Record the result in a one-page comparison that management can revisit. Include the expected annual fee, likely variable work, material exclusions, outstanding risks and the improvements promised for the next term. This prevents the decision from being reduced to a monthly number after the detailed review has finished.
Frequently asked questions
What are the most common hidden costs in an MSP agreement?
Common hidden costs include project labour, after-hours support, onsite visits, new-device setup, licence mark-ups, security tools and work that sits outside a vaguely defined support boundary. The important test is whether the agreement names each inclusion, exclusion and rate clearly enough for a non-technical decision-maker to understand.
How often should an MSP agreement be reviewed?
Review the agreement at least annually and whenever the business changes materially, such as after rapid hiring, a move to hybrid work, a cloud migration, an acquisition or a major security incident. The service and pricing model should reflect the environment you operate today rather than the one that existed when the contract was signed.
Is the cheapest MSP agreement usually the best value?

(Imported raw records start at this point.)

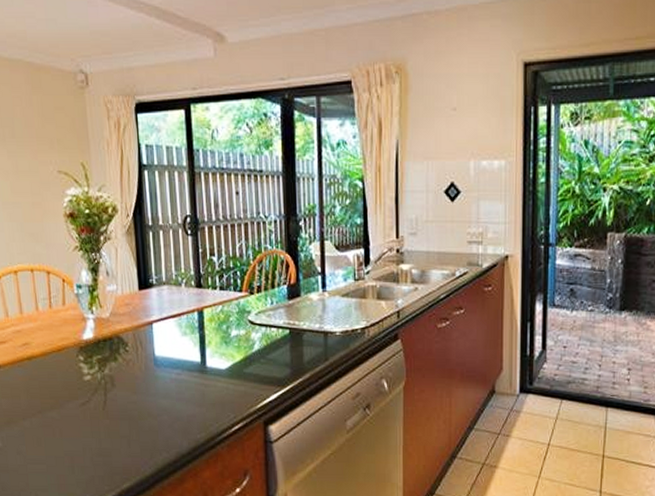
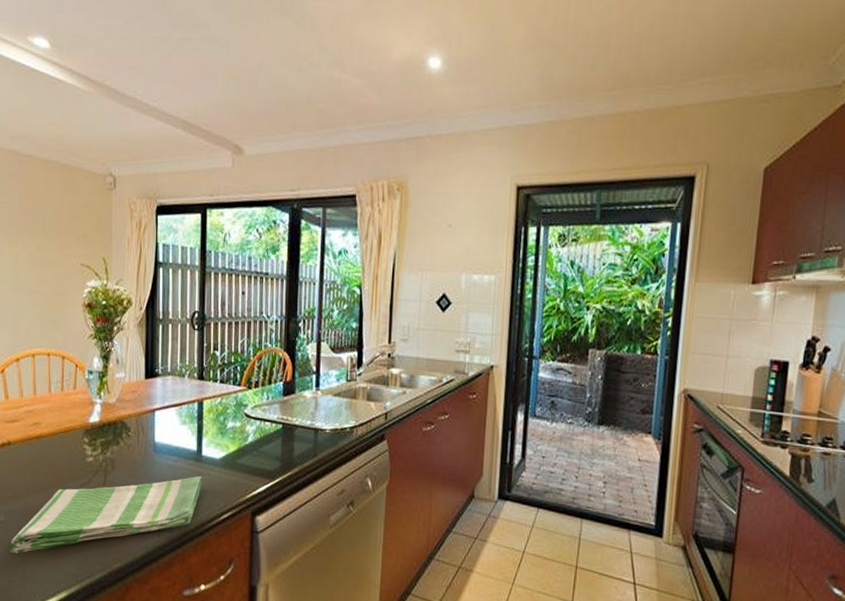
dish towel: none [11,388,210,479] -> present [10,476,203,553]

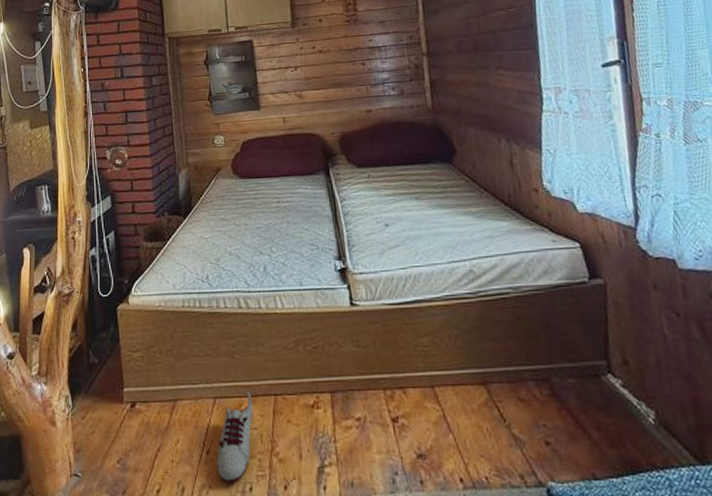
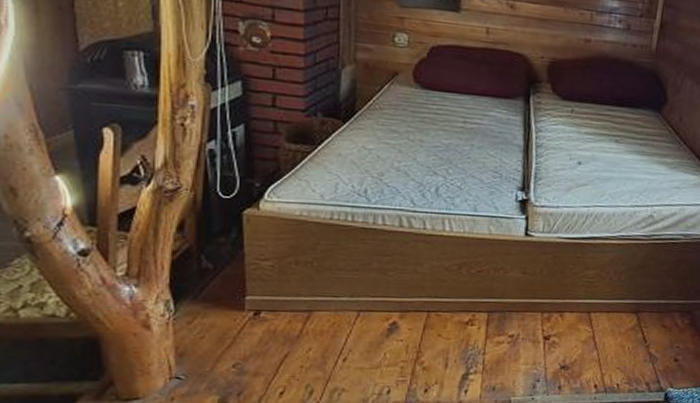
shoe: present [216,391,253,483] -> none [353,307,402,387]

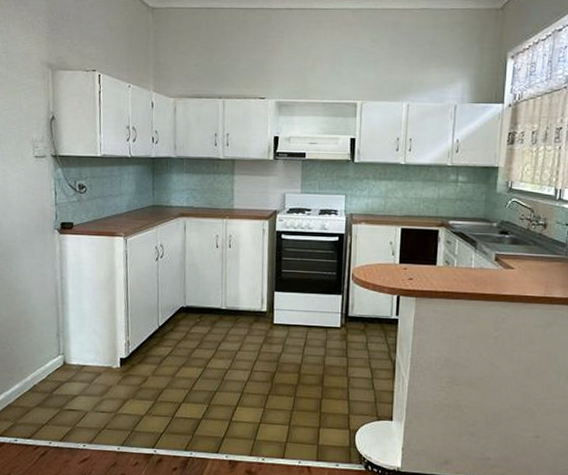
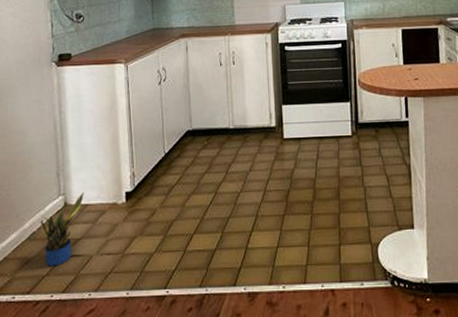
potted plant: none [41,354,82,418] -> present [40,193,84,267]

No. A low monthly fee can become expensive when routine work is excluded, while a higher fee can still be poor value if security, reporting and proactive improvement are weak. Compare total annual cost, service coverage, risk ownership and measurable outcomes instead of comparing the headline fee alone.
Final perspective
The real cost of an MSP agreement is the combination of fees, exclusions, internal effort and unmanaged risk. A good agreement makes those elements visible. It defines responsibilities, supports sensible budgeting and gives business leaders evidence that the environment is improving. If your current arrangement cannot do that, review it before the renewal deadline removes your options.